● SOURCE PASSAGE

►

Verdin iMX95 Neutron Converter "No more TCM space for data"

We are using a NXP i.MX 95 Computer on Module (Verdin iMX95) connected to a Dahlia Carrier Board with HDMI Adapter.

The BSP Version is:
Linux version 6.6.101-7.4.0-devel

We are trying to run a custom deep learning model on the system. The model is originaly trained in Pytorch and converted to a quantized TFLite model following the NXP Guide (Deploy PyTorch Models to NXP Supported Inference Engines
Using ONNX).

As far as we understand with version BSP Version 6.6. we do not need to convert the model to a specific BSP Version using the Neutron Converter (neutron-converter.exe).

So we can directly infer the quantized model. To test the model performance we use the provided ./benchmark_model

root@verdin-imx95-12594073:/usr/bin/tensorflow-lite-2.16.2/examples# ./benchmark_model --graph=/root/lld_ops15_640.tflite --external_delegate_path=/usr/lib/libneutron_delegate.so --verbose=true

When we run this we get a Warning:

WARNING: De-extracting subgraph ‘subgraph_031’ because of a failure!

WARNING: The failure occurred with message ‘No more TCM space for data.’ at line 4241 in file ‘/home/osc/jiwei/neutron/neutron-software-dev/neutron-converter/src/NeutronResourceManager.cpp’ in domain ‘Generator’.

And zero nodes are delegated to the NPU

INFO: NeutronDelegate delegate: 0 nodes delegated out of 44 nodes with 0 partitions.

If we run the same tests with the built in model mobilenet_v1_1.0_224_quant.tflite. There is no warnings and the nodes get delegated to the NPU.

The lld_ops15_640.tflite model takes in an 640x640 RGB Image, uses a Resnet18 Backbone with some fully connected layers and has about 11 Million Parameters. Since in the NXP Guide they only mention Resnet50 with an input image size of 224x224x3 we also tried a version with only the Backbone model and downsaceld to a 224x224x3 Input. All with the same results.

The models can be downloaded:
lld_ops15_640.tflite
lld_ops15_640_backbone.tflite
lld_ops15_224.tflite
lld_ops15_224_backbone.tflite

Thank you for any suggestions on how to solve this issue.

Hi, I’m the Toradex AI Assistant.

I might make mistakes or occasionally get you wrong. Our support team will step in if needed.

◄

● STUDY MATERIAL

►

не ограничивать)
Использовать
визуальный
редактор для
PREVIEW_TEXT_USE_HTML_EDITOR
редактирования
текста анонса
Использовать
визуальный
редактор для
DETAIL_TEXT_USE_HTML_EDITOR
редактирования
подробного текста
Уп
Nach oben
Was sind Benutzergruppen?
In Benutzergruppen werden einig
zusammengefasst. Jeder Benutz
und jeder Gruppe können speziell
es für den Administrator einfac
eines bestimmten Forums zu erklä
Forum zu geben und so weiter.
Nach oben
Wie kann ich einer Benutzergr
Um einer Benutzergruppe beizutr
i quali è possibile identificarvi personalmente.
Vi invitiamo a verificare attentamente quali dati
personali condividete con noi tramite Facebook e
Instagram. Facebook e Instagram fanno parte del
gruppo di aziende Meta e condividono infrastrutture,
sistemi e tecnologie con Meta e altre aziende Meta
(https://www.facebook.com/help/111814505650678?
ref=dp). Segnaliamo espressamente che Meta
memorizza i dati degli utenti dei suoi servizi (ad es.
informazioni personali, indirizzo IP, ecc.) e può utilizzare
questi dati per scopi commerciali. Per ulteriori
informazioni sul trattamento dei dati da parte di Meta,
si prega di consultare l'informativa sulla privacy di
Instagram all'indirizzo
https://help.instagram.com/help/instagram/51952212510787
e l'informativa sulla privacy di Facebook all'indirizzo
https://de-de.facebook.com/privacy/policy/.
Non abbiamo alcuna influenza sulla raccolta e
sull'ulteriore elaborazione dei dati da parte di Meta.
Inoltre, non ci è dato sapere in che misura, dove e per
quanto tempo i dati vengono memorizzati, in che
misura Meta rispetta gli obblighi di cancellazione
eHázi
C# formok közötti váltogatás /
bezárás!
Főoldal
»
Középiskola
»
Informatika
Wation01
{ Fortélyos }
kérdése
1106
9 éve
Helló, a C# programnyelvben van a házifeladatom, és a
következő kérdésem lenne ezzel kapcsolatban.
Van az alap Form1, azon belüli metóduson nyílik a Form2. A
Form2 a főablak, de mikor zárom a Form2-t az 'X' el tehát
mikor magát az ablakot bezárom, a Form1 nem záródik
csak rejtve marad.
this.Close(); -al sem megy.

◄
►

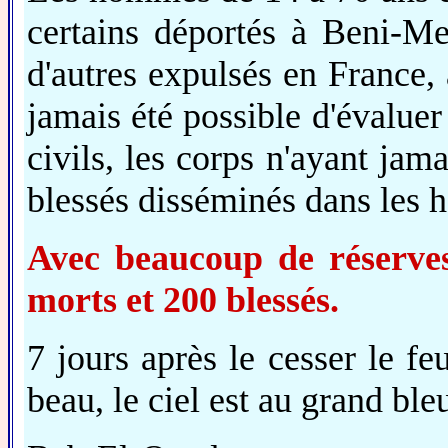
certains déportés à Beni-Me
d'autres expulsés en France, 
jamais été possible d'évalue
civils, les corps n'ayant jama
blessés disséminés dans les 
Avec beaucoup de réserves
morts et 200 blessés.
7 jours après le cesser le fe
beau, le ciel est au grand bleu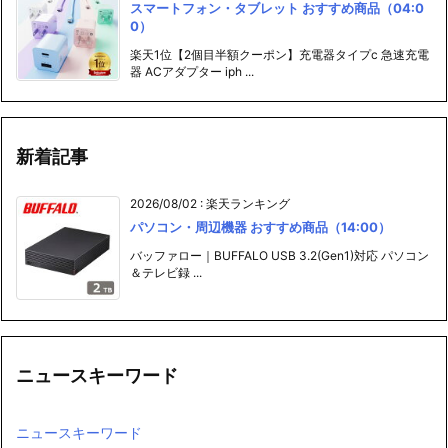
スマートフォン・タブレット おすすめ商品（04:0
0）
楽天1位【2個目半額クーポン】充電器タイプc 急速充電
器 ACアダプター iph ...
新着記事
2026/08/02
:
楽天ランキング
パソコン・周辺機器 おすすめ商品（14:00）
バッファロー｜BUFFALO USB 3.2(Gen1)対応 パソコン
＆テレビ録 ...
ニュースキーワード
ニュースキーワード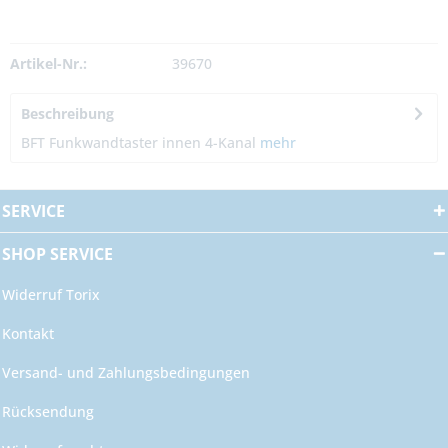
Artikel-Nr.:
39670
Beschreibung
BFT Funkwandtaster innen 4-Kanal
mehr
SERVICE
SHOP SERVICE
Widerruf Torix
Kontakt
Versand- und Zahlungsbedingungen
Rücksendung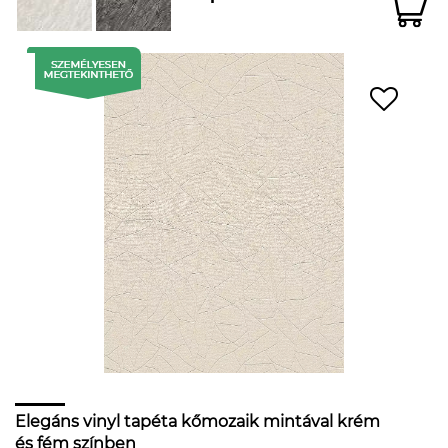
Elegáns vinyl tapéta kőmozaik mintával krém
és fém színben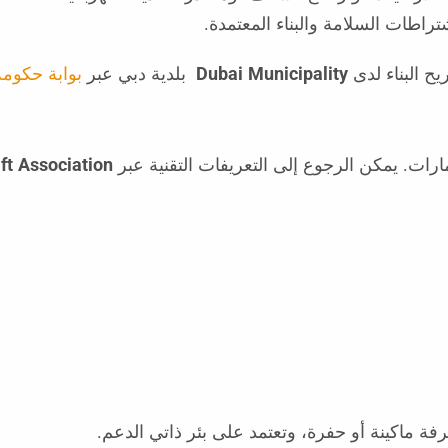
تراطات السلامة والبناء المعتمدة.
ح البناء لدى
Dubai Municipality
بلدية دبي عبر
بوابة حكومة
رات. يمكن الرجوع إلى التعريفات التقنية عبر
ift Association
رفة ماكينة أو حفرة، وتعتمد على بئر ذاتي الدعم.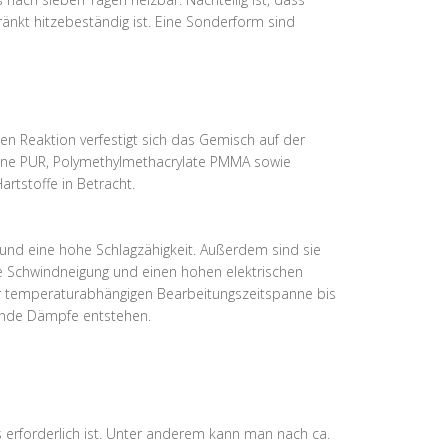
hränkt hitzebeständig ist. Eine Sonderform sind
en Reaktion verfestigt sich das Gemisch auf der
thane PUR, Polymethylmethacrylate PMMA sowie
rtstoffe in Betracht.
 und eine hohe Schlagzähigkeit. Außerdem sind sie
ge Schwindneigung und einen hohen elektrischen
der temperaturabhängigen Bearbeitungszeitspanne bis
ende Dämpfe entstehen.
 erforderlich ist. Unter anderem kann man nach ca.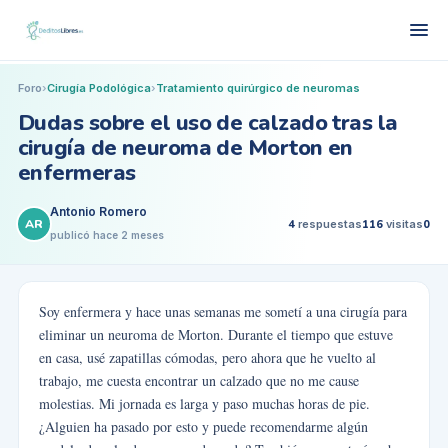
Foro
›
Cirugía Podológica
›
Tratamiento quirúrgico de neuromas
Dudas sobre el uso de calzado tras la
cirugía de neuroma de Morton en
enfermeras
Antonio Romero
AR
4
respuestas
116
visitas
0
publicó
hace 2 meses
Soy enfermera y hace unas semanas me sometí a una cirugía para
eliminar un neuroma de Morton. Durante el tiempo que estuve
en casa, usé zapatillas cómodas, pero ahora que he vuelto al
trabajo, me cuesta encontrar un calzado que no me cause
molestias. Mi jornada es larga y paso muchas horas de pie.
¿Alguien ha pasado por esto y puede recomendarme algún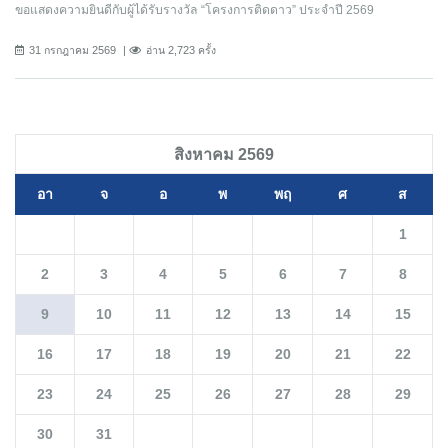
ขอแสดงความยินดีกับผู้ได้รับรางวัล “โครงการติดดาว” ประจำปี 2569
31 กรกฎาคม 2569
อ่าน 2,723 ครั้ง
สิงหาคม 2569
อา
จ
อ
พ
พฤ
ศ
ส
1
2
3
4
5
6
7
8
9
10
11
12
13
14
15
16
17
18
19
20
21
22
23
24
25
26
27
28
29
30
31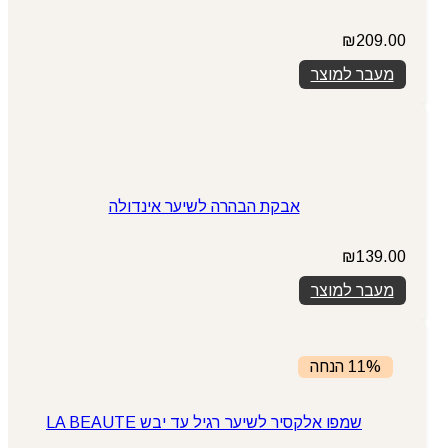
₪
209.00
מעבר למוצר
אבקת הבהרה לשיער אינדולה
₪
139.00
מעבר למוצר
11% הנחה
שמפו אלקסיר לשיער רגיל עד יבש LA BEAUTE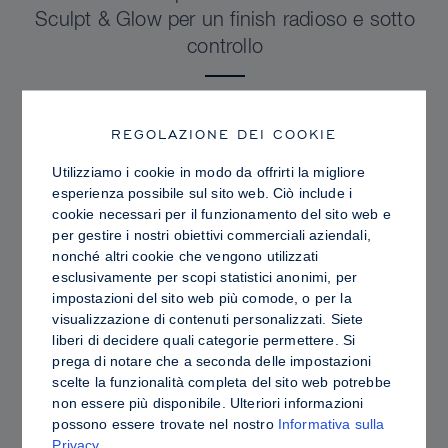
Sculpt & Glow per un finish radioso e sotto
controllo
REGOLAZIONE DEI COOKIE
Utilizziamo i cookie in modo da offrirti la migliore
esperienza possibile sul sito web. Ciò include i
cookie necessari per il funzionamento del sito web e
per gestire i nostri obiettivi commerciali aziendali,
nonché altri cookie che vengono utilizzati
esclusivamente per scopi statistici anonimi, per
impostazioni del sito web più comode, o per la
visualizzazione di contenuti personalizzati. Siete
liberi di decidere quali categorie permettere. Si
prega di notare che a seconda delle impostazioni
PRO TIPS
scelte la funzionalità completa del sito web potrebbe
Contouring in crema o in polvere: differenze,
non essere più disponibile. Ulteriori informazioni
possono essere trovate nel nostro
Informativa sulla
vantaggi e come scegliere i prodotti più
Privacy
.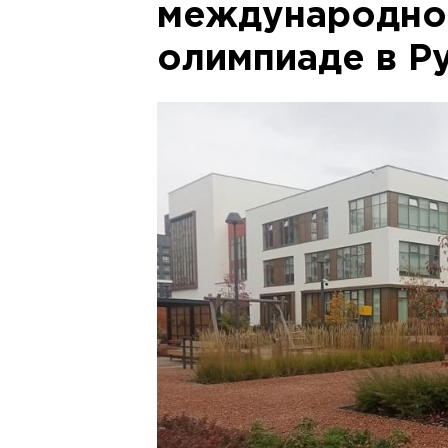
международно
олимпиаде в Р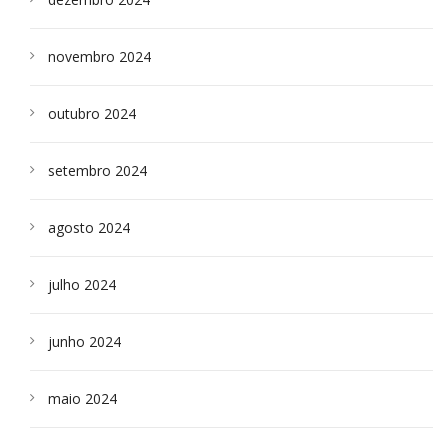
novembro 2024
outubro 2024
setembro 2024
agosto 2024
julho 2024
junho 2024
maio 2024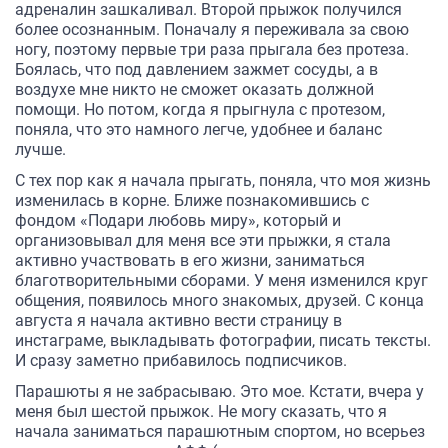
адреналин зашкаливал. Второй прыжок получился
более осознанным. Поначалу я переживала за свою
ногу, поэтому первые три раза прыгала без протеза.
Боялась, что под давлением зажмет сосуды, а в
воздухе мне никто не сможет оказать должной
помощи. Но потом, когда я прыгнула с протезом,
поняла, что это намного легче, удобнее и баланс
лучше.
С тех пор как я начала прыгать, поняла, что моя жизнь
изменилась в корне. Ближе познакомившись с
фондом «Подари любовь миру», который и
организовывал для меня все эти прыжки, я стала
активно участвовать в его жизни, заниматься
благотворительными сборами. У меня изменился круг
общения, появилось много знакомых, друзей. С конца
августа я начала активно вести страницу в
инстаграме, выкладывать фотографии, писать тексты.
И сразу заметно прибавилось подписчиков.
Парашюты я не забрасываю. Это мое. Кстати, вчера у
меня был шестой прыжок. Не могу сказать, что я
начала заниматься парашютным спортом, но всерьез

◄

● REQUEST 1
Rewrite the stretch of the Verdin iMX95 thread from "INFO: NeutronDelegate delegate: 0" through "solve this issue.", putting "ResNet-18" in place of "Resnet18".
● REQUEST 2
For each statement, say whether the Verdin iMX95 thread agrees with it, and quote the deciding words: (a) The BSP in use is Linux version 6.6.101-7.4.0-devel. (b) Running the built-in mobilenet_v1_1.0_224_quant.tflite model produced the same TCM warning. (c) The lld_ops15_640.tflite model has about 11 million parameters.
The records play no part in these tasks.

● RESPONSE BOX 1
INFO: NeutronDelegate delegate: 0 nodes delegated out of 44 nodes with 0 partitions.

If we run the same tests with the built in model mobilenet_v1_1.0_224_quant.tflite. There is no warnings and the nodes get delegated to the NPU.

The lld_ops15_640.tflite model takes in an 640x640 RGB Image, uses a ResNet-18 Backbone with some fully connected layers and has about 11 Million Parameters. Since in the NXP Guide they only mention Resnet50 with an input image size of 224x224x3 we also tried a version with only the Backbone model and downsaceld to a 224x224x3 Input. All with the same results.

The models can be downloaded:
lld_ops15_640.tflite
lld_ops15_640_backbone.tflite
lld_ops15_224.tflite
lld_ops15_224_backbone.tflite

Thank you for any suggestions on how to solve this issue.

● RESPONSE BOX 2
(a) Yes: "Linux version 6.6.101-7.4.0-devel"
(b) No: "There is no warnings and the nodes get delegated to the NPU."
(c) Yes: "has about 11 Million Parameters"